Yo creo que esta época
fue fundamental para mí, para ser definitivamente un lector, y quizás lo sea
para muchos, porque encontré algo que me mantuvo
en los textos; y cuando eso ocurre de manera firme en los dos primeros momentos
es lo mejor. Cuando pienso en todos esos niños que, gracias al trabajo
concienzudo de muchos docentes, y también de muchos padres, entra en contacto
con diversidad de materiales, esos niños que leen cuentos, tienen cuentos, les
piden a sus padres cuentos de regalo, son niños lectores, pero que después no
se convierten en adolescentes lectores, concluyo que algo debe estar pasando.
Ese vacío que se crea
en tal época puede tener dos grandes bases: por un lado, los adolescentes
tienen otros intereses, y no saben o no encuentran muchas veces respuestas en
los libros, porque sus libros de niño ya no le hablan, ya no es un niño. Y de
igual modo, la literatura que se lee en la escuela, o en el liceo, tampoco da
respuestas a ellos, sino que responde a la historia de la literatura o al
programa o a ambos. Yo tengo tiempo haciendo una campaña estéril a favor del
uso de la literatura erótica para promover la lectura entre los adolescentes,
pero en todas partes me acusan de inmoral.

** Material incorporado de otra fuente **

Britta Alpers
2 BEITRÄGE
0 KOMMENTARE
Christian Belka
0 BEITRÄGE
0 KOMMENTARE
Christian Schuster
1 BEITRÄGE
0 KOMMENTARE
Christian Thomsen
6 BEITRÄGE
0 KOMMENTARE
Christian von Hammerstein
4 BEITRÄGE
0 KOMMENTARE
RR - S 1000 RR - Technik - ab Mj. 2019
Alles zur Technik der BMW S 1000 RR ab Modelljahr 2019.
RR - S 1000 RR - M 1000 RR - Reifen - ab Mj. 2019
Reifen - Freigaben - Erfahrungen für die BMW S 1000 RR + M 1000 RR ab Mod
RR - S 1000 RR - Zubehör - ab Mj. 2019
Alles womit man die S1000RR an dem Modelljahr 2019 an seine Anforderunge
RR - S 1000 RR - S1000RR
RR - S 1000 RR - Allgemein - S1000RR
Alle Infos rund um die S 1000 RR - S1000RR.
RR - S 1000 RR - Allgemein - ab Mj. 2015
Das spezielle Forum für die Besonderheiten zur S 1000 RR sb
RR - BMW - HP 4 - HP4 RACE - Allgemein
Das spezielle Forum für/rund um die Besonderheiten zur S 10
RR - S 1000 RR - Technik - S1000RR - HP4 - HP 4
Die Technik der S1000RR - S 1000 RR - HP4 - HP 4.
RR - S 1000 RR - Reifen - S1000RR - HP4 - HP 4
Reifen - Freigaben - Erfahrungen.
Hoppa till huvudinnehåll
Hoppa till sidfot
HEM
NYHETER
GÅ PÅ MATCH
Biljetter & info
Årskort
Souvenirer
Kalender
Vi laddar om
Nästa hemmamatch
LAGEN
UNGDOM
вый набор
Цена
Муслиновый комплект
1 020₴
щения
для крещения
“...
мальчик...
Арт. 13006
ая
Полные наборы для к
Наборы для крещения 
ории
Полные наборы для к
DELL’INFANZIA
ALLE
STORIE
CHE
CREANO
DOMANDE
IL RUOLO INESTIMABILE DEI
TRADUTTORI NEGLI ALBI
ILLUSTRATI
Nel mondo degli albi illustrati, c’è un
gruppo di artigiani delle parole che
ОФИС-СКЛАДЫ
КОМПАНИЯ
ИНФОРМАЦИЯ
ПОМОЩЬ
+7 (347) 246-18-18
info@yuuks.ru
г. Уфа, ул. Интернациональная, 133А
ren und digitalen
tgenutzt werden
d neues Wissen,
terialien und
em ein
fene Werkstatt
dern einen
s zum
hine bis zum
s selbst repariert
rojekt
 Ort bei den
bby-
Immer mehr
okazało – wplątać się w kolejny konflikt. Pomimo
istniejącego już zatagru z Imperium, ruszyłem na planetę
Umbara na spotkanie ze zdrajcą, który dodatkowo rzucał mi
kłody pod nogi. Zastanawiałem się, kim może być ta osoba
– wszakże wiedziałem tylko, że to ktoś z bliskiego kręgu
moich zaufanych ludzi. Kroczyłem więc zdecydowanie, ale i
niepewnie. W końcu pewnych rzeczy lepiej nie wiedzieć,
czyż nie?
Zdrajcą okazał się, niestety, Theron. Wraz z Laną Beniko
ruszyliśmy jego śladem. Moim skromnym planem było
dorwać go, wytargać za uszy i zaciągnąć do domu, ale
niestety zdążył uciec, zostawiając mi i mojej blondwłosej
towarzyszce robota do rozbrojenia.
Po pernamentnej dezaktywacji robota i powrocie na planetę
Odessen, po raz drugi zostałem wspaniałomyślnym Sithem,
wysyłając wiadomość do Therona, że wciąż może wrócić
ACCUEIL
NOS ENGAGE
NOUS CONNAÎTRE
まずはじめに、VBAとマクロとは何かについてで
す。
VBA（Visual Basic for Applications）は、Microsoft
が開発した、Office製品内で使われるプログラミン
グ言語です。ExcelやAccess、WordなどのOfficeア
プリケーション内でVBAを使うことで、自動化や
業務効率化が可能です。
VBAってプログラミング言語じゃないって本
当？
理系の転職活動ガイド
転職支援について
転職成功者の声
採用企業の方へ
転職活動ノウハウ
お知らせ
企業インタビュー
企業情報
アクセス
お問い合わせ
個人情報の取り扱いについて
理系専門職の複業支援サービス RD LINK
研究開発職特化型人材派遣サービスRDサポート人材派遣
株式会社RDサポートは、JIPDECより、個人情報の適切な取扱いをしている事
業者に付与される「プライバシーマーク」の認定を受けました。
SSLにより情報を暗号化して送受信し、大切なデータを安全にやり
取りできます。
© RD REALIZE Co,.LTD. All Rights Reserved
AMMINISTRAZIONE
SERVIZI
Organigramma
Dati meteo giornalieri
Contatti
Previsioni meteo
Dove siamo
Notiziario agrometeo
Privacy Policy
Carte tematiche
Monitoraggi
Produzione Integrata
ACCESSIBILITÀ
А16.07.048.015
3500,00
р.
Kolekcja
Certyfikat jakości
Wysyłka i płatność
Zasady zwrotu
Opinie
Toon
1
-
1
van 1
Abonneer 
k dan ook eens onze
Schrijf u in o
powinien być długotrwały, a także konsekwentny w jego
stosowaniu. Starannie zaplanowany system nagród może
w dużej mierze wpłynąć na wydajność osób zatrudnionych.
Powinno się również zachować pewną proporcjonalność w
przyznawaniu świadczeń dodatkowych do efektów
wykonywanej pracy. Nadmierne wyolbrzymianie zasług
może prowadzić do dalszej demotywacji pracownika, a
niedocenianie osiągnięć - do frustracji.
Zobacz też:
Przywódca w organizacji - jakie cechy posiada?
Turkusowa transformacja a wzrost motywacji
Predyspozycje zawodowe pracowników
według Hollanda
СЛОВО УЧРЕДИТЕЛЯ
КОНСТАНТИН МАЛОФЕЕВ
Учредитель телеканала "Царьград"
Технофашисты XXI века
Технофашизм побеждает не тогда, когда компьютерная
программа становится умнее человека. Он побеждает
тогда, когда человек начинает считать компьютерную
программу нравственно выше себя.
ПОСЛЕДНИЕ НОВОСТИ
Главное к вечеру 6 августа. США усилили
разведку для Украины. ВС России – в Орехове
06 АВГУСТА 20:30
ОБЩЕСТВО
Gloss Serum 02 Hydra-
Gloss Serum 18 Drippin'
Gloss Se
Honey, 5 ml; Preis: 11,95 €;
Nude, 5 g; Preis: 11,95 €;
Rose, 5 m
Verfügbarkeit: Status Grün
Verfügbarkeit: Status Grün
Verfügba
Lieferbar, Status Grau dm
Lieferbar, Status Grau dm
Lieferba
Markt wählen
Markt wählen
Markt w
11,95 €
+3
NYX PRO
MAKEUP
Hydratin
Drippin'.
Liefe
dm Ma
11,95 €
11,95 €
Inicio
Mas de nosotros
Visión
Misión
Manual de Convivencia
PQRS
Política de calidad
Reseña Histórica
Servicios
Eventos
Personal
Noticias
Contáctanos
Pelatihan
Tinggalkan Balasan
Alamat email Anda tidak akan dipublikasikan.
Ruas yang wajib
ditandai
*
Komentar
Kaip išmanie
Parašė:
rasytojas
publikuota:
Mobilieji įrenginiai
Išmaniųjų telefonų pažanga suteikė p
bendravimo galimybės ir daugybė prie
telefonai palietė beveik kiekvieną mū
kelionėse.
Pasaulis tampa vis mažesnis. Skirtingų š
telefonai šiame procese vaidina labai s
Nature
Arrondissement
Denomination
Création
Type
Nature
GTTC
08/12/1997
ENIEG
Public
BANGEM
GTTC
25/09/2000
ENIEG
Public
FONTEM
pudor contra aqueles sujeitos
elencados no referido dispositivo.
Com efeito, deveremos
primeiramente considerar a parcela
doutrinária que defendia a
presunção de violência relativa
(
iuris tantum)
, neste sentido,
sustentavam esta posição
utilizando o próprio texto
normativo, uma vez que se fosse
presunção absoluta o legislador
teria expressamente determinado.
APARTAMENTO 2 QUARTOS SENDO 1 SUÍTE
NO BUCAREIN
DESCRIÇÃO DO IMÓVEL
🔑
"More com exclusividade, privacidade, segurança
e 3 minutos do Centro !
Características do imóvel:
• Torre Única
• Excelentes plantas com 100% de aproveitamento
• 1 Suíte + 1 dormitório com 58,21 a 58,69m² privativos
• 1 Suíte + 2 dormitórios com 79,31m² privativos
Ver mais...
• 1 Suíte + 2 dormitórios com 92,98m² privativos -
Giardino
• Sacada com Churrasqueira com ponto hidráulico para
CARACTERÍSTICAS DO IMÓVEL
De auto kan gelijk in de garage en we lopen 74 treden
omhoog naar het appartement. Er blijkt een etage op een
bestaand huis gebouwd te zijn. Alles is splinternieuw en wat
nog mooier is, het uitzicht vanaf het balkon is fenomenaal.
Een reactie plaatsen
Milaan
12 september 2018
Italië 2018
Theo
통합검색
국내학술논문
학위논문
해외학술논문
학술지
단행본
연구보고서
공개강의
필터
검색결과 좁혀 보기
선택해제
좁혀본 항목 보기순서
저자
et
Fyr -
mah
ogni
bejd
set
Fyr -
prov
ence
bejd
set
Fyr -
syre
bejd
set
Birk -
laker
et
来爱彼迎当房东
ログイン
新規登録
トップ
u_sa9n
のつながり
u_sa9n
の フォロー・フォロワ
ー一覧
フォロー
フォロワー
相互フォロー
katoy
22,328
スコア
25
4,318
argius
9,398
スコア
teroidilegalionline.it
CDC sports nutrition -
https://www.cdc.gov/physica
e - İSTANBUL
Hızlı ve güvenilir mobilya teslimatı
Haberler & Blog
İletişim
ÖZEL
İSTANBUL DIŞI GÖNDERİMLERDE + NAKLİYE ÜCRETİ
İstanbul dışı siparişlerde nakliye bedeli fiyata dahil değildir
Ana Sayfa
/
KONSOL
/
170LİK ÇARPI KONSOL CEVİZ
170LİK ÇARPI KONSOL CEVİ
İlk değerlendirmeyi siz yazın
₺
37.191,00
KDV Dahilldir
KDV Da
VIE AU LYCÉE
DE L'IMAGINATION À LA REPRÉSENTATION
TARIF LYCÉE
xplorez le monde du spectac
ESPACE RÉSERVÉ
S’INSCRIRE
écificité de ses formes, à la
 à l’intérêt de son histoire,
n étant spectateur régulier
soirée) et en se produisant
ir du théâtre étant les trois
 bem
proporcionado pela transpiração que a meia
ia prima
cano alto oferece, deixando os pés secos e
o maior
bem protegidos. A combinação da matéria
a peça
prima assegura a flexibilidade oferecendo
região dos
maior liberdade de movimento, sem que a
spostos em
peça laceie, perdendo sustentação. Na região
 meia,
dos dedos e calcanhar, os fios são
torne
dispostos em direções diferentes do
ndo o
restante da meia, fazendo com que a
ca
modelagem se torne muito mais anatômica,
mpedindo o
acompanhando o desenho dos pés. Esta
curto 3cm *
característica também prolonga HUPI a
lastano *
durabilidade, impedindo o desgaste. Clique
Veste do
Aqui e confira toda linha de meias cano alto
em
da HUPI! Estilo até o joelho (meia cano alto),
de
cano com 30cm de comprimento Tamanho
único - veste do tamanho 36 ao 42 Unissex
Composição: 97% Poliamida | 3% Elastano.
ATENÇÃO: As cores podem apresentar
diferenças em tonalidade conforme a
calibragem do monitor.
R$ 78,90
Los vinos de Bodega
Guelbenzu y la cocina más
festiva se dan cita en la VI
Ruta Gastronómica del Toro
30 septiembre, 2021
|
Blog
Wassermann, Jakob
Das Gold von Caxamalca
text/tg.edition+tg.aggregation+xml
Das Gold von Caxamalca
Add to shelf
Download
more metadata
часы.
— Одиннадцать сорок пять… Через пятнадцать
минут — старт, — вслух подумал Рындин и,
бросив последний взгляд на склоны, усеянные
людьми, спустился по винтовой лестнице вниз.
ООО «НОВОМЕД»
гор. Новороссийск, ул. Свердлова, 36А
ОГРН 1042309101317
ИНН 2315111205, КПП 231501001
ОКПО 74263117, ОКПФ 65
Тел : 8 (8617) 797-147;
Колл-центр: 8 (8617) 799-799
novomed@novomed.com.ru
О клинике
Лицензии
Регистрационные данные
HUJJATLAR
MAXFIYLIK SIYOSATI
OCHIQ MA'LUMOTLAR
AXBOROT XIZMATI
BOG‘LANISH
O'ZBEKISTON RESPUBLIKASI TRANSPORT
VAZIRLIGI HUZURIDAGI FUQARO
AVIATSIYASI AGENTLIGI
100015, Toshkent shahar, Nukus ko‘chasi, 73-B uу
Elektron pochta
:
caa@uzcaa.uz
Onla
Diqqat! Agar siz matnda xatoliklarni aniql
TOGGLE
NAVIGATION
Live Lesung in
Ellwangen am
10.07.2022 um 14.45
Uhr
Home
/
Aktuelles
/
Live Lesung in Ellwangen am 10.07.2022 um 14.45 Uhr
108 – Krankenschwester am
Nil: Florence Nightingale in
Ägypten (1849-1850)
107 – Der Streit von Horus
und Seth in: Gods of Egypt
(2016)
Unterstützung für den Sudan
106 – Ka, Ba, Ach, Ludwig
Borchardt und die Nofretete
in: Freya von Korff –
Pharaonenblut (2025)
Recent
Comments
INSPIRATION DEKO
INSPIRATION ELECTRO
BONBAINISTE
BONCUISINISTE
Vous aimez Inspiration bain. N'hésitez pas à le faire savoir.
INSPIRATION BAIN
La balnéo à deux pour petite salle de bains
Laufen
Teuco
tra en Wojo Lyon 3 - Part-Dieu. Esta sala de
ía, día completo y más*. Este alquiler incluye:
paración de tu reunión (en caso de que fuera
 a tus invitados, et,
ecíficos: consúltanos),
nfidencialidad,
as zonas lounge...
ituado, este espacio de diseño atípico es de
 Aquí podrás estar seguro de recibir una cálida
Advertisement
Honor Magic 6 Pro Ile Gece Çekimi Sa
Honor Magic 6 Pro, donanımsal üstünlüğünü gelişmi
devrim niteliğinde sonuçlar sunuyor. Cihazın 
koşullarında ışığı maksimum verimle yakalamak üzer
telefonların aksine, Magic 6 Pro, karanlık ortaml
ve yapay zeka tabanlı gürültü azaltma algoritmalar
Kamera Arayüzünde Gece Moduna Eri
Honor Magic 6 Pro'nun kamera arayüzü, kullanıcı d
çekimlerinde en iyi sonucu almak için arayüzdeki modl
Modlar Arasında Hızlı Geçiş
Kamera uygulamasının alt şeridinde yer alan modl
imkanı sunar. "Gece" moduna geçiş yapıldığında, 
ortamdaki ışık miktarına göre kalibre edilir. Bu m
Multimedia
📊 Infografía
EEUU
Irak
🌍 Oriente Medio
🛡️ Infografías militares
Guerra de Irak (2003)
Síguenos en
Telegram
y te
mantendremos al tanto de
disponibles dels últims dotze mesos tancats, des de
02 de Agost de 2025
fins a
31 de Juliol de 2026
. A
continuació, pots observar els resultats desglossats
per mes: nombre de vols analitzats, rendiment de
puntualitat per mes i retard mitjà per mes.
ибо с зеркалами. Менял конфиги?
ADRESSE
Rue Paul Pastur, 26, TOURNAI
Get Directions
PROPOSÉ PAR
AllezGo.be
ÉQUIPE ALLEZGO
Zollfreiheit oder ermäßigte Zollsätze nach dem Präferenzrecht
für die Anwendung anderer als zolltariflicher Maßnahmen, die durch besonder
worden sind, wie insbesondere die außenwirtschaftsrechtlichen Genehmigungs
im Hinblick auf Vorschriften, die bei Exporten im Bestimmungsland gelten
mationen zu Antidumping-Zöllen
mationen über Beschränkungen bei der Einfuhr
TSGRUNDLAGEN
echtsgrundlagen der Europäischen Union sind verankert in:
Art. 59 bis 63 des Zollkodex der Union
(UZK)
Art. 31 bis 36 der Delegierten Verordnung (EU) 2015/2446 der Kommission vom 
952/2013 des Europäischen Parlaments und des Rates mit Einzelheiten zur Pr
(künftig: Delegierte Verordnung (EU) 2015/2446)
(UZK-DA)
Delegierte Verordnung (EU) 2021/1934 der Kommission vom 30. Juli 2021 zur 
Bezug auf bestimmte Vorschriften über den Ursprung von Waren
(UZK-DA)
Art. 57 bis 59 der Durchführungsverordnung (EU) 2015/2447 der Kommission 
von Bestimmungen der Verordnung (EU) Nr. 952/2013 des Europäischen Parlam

De verdad, una de las mayores
preocupaciones de los adolescentes gira en torno a la sexualidad.
Yo, que estuve en
contacto con la literatura erótica, incluso antes de la adolescencia, tuve la
oportunidad de leer una obra que prácticamente es pornográfica: El diario íntimo de Linda Lovelace. Y ya
me ven aquí hoy: no tengo ningún trauma, no soy paidofílico (es probable que
muchos pedófilos ni siquiera hayan leído una revista porno en su juventud).
Pero a lo que iba,
porque el asunto es que me enganché con los textos no por el tema del sexo sino
por la relación intertextual con el rock. Vi que mis otros intereses (como la
música) no estaban reñidos con la lectura. Es más, como algunas veces sucede,
algo que constituye un impulso definitivo hacia la lectura, encontré modelos que también eran lectores, tanto
en los amigos rockeros como en mis
ídolos de las bandas.
Así que en mi caso la
confirmación fue paralela a la exploración y antecedió al conocimiento: cuando
entré a estudiar literatura, ya mi relación con el texto era seria y estable. No
tuve que saber nada acerca de la literatura, acerca de la historia, ni qué fue
el romanticismo, ni que es un oxímoron, para ser un lector. El mío era un
afecto anterior a la comprensión. Nada después, ni siquiera un profesor pirata, podría cambiarla.